Items 13 and 14 Trademarks, Patents, Copyrights and Proprietary Information
These straightforward items list the trademark and copyright registrations the franchisor has obtained. Watch out for: A trademark that is not registered.
Item 15 Obligation to Participate in the Actual Operation of the Franchise Business
Franchisors want to be sure franchisees are devoting full time and effort to running each location. Some franchises require franchisees to run the business, others allow them to be passive owners and hire someone else to manage day-to-day operations.
Item 16 Restrictions on What You May Sell
This item lets you know that you can sell only what the franchisor allows. Franchisors whose product offerings are too limited could negatively impact the business.

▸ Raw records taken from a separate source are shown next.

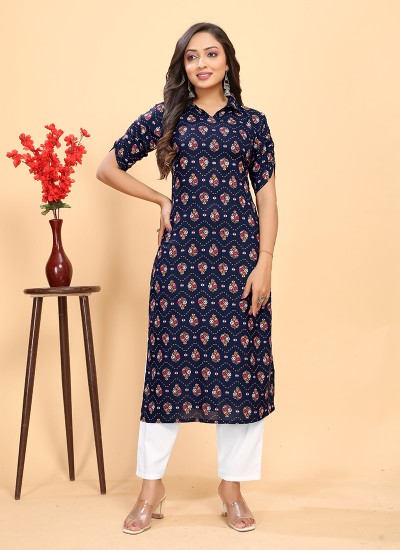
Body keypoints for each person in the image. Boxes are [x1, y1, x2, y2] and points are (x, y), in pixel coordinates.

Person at [96, 21, 278, 534]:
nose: (201, 64)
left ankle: (232, 489)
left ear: (227, 61)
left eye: (211, 54)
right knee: (165, 376)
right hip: (181, 266)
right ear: (183, 65)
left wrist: (265, 261)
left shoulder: (253, 124)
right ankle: (150, 490)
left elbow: (267, 197)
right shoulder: (167, 118)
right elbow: (107, 168)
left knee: (240, 373)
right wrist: (161, 199)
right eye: (192, 56)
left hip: (240, 264)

Item 17 Renewal, Termination, Transfer And Dispute Resolution
This chart provides a summary of the franchise relationship to the franchisee, with cross-references to the franchise agreement, showing terms of termination and renewal and asserting where and how disagreements will be resolved. In franchising, you don’t have a right to renew, only a right of first refusal on a new contract, which may contain higher royalties and other charges. When signing your first contract, try to maintain as many financial conditions in the renewal contract as you can. Most disputes must be resolved in the hometown of the franchisor, which puts the franchisee at a disadvantage.
Item 18 Public Figures
This is relevant only if you are buying into the less than 1 percent of franchise systems that use public figures in their advertising.
Item 19 Financial Performance Representations
Although this is one of the most important pieces of the FDD, only 30 to 40 percent of franchisors provide information on how much their current franchisees are earning; the others must state that they choose not to make such a claim. Earnings claims based on corporate stores may not be accurate as they pay no royalties and may have different labor, rent, product and shipping costs than you will experience. Beware of earnings based on franchises that have been open for five to 10 years, which may pay lower rents.
Item 20 Outlets and Franchise Information
These charts show the number of franchises opened, transferred and closed in the last three years, which lets you see whether the system is growing or shrinking. The most important part of the FDD is the list of current and former franchisees. You would be completely remiss not to contact as many as possible to get an independent perspective on the health of the system. A large number of closures could mean the business model is trending out of favor.
Item 21 Financial Statements
These audited financial statements let you know if the franchisor is stable. Look at the profit-and-loss statement first, then the balance sheet. You may need an accountant to figure out whether the current ratio of assets to liabilities is favorable and how the franchisor accounts for deferred revenue. Be sure to read the footnotes. Franchisors who earn most of their money from franchise sales are not sustaining their business. Good franchisors that operate more efficiently do so with royalty payments.
Items 22 And 23 Contracts and Receipts
These items include the contracts you will be required to sign and the receipt you must sign when you receive the FDD. It is critical that you read and understand the contracts and keep copies of all documents (including the receipt); you’ll need them if you ever wish to bring an action against the franchisor.